▶ What to produce
What lines of the data hold the string "SilkS"? Copy them all.

▶ Records
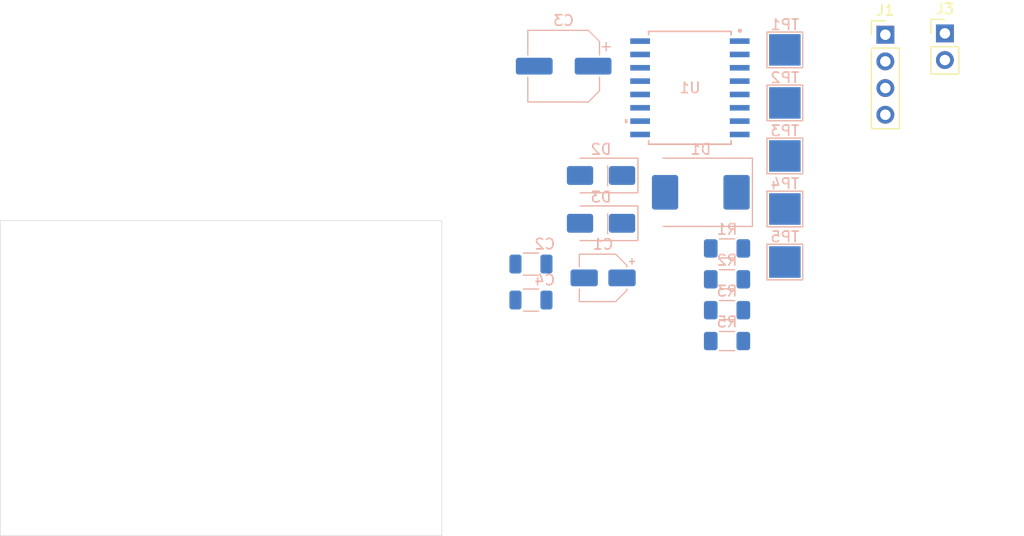
<source format=kicad_pcb>
(kicad_pcb
	(version 20240108)
	(generator "pcbnew")
	(generator_version "8.0")
	(general
		(thickness 1.6)
		(legacy_teardrops no)
	)
	(paper "A4")
	(layers
		(0 "F.Cu" signal)
		(31 "B.Cu" signal)
		(32 "B.Adhes" user "B.Adhesive")
		(33 "F.Adhes" user "F.Adhesive")
		(34 "B.Paste" user)
		(35 "F.Paste" user)
		(36 "B.SilkS" user "B.Silkscreen")
		(37 "F.SilkS" user "F.Silkscreen")
		(38 "B.Mask" user)
		(39 "F.Mask" user)
		(40 "Dwgs.User" user "User.Drawings")
		(41 "Cmts.User" user "User.Comments")
		(42 "Eco1.User" user "User.Eco1")
		(43 "Eco2.User" user "User.Eco2")
		(44 "Edge.Cuts" user)
		(45 "Margin" user)
		(46 "B.CrtYd" user "B.Courtyard")
		(47 "F.CrtYd" user "F.Courtyard")
		(48 "B.Fab" user)
		(49 "F.Fab" user)
		(50 "User.1" user)
		(51 "User.2" user)
		(52 "User.3" user)
		(53 "User.4" user)
		(54 "User.5" user)
		(55 "User.6" user)
		(56 "User.7" user)
		(57 "User.8" user)
		(58 "User.9" user)
	)
	(setup
		(pad_to_mask_clearance 0)
		(allow_soldermask_bridges_in_footprints no)
		(pcbplotparams
			(layerselection 0x00010fc_ffffffff)
			(plot_on_all_layers_selection 0x0000000_00000000)
			(disableapertmacros no)
			(usegerberextensions no)
			(usegerberattributes yes)
			(usegerberadvancedattributes yes)
			(creategerberjobfile yes)
			(dashed_line_dash_ratio 12.000000)
			(dashed_line_gap_ratio 3.000000)
			(svgprecision 4)
			(plotframeref no)
			(viasonmask no)
			(mode 1)
			(useauxorigin no)
			(hpglpennumber 1)
			(hpglpenspeed 20)
			(hpglpendiameter 15.000000)
			(pdf_front_fp_property_popups yes)
			(pdf_back_fp_property_popups yes)
			(dxfpolygonmode yes)
			(dxfimperialunits yes)
			(dxfusepcbnewfont yes)
			(psnegative no)
			(psa4output no)
			(plotreference yes)
			(plotvalue yes)
			(plotfptext yes)
			(plotinvisibletext no)
			(sketchpadsonfab no)
			(subtractmaskfromsilk no)
			(outputformat 1)
			(mirror no)
			(drillshape 1)
			(scaleselection 1)
			(outputdirectory "")
		)
	)
	(net 0 "")
	(net 1 "+12V")
	(net 2 "GND")
	(net 3 "VB")
	(net 4 "VS")
	(net 5 "Net-(J1-Pin_3)")
	(net 6 "+3.3V")
	(net 7 "Net-(J1-Pin_2)")
	(net 8 "Net-(J1-Pin_4)")
	(net 9 "Net-(D2-K)")
	(net 10 "Net-(D2-A)")
	(net 11 "Net-(D3-K)")
	(net 12 "Net-(D3-A)")
	(footprint "Connector_PinHeader_2.54mm:PinHeader_1x04_P2.54mm_Vertical" (layer "F.Cu") (at 170.9166 53.086))
	(footprint "Connector_PinHeader_2.54mm:PinHeader_1x02_P2.54mm_Vertical" (layer "F.Cu") (at 176.5808 52.959))
	(footprint "charge_battery_footprint_lib:Res_1206" (layer "B.Cu") (at 155.8559 76.375 180))
	(footprint "TestPoint:TestPoint_Pad_3.0x3.0mm" (layer "B.Cu") (at 161.3559 59.58 180))
	(footprint "TestPoint:TestPoint_Pad_3.0x3.0mm" (layer "B.Cu") (at 161.3559 54.53 180))
	(footprint "charge_battery_footprint_lib:Ceramic_Cap_1206" (layer "B.Cu") (at 139.4409 75.9902 180))
	(footprint "charge_battery_footprint_lib:Res_1206" (layer "B.Cu") (at 155.8559 82.255 180))
	(footprint "Capacitor_SMD:CP_Elec_6.3x5.4" (layer "B.Cu") (at 140.3159 56.08 180))
	(footprint "charge_battery_footprint_lib:Res_1206" (layer "B.Cu") (at 155.8559 73.435 180))
	(footprint "charge_battery_footprint_lib:D_SMC" (layer "B.Cu") (at 153.3609 68.09 180))
	(footprint "charge_battery_footprint_lib:D_SMA" (layer "B.Cu") (at 143.8709 71.04 180))
	(footprint "TestPoint:TestPoint_Pad_3.0x3.0mm" (layer "B.Cu") (at 161.3559 74.73 180))
	(footprint "Capacitor_SMD:CP_Elec_4x5.4" (layer "B.Cu") (at 144.0659 76.24 180))
	(footprint "charge_battery_footprint_lib:Ceramic_Cap_1206" (layer "B.Cu") (at 139.4409 79.4154 180))
	(footprint "charge_battery_footprint_lib:SOP-16" (layer "B.Cu") (at 152.3238 58.1406 180))
	(footprint "TestPoint:TestPoint_Pad_3.0x3.0mm" (layer "B.Cu") (at 161.3559 69.68 180))
	(footprint "charge_battery_footprint_lib:D_SMA" (layer "B.Cu") (at 143.8709 66.49 180))
	(footprint "charge_battery_footprint_lib:Res_1206" (layer "B.Cu") (at 155.8559 79.315 180))
	(footprint "TestPoint:TestPoint_Pad_3.0x3.0mm" (layer "B.Cu") (at 161.3559 64.63 180))
	(gr_rect
		(start 86.7214 70.7898)
		(end 128.7214 100.7898)
		(stroke
			(width 0.05)
			(type default)
		)
		(fill none)
		(layer "Edge.Cuts")
		(uuid "98dbafd2-00ca-47a5-80dd-1a11e16606fd")
	)
)

</source>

▶ Your solution
		(36 "B.SilkS" user "B.Silkscreen")
		(37 "F.SilkS" user "F.Silkscreen")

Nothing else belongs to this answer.